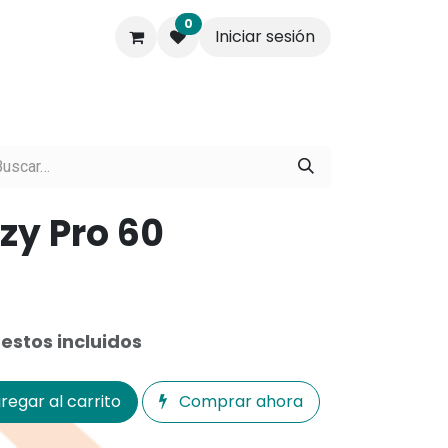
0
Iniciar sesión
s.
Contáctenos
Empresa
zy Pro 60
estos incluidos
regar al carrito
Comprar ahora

────

→ What is being asked: The records above should be returned exactly, with only their pictures held back.

→ Solved problem:
0
Iniciar sesión
s.
Contáctenos
Empresa
zy Pro 60
estos incluidos
regar al carrito
Comprar ahora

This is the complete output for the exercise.